** TEXT FOR ANALYSIS follows **

Wacker Chemie AG has started an investigation into a Sept. 7 explosion at its production site in Charleston, Tenn., to discover the root cause of the incident.
The Munich-based specialty chemicals company said Sept. 20 that the explosion was caused by a technical defect prompting a leak of hydrogen which subsequently caught fire. According to Wacker, the explosion was caused when a damaged pipe leaked chlorosilane, a chemical that creates hydrogen chloride as it comes into contact with moisture in the air.
The explosion, said Wacker, severely damaged “a small, but important facility” of the production plant.
Wacker has hired an independent expert team to determine the root cause of the incident and is cooperating with governmental authorities to ensure a safe resumption of operations.
The chemicals company said financial damage of the incident was expected to be “only minor” due to insurance coverage for damages and loss of production.
During the incident, two site employees were injured and seen at the local hospital and were released the same day.
The facility, which is now shut down, produces polycrystalline silicon for the solar industry.
“While we are working diligently towards resuming production, the safety of our employees and the community is our top priority,” said Tobias Brandis, global president Wacker Polysilicon.
“Therefore, production will not start until a thorough inspection is completed and it is certain that the facility is safe.”
According to Brandis, restarting could take several months.
“During the production downtime, we will use personnel to support repair efforts and other site activities as needed. We also will use this downtime to provide our employees with advanced training courses,” he concluded.

** End of TEXT FOR ANALYSIS **

ACTIVITY: According to the article about the Wacker explosion, what does the shut-down facility produce? Rely only on the article about the Wacker explosion when answering.

** GIVEN RECORDS follows **

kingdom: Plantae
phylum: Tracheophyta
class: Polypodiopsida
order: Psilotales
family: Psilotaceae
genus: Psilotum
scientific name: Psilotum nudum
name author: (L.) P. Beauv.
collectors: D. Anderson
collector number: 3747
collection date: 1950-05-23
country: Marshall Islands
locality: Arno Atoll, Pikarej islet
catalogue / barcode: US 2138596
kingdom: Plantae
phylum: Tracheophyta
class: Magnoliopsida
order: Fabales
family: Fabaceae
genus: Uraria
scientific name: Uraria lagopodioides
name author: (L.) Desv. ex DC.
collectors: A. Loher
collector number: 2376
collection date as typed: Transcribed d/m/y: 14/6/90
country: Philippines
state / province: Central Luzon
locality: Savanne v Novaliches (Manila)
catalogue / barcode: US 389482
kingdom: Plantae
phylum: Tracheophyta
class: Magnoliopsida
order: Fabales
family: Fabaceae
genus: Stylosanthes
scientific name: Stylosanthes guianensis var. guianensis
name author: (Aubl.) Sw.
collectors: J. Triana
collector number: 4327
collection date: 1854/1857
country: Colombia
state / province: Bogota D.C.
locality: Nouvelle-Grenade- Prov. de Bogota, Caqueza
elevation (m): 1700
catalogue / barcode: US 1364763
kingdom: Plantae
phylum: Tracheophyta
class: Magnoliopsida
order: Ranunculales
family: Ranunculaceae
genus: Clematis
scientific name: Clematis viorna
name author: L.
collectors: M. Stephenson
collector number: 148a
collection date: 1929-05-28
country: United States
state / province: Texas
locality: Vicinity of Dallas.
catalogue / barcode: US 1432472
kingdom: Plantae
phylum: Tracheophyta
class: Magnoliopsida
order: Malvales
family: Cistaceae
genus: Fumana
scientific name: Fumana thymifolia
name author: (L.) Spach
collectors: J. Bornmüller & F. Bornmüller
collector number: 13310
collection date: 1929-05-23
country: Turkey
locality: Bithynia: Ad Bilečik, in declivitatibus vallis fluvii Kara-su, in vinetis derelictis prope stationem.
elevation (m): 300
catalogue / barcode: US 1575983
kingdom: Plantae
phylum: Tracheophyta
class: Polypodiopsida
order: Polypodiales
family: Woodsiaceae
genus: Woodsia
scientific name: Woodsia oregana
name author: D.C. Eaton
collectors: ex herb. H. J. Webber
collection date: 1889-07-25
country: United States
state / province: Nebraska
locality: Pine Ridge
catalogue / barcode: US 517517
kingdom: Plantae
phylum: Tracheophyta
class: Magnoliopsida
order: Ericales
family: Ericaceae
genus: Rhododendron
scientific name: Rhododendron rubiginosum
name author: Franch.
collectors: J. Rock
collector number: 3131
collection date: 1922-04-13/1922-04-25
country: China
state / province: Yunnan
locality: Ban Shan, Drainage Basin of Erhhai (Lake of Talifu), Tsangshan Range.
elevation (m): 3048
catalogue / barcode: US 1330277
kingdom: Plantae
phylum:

** End of GIVEN RECORDS **

ANSWER SECTION: It produces polycrystalline silicon for the solar industry.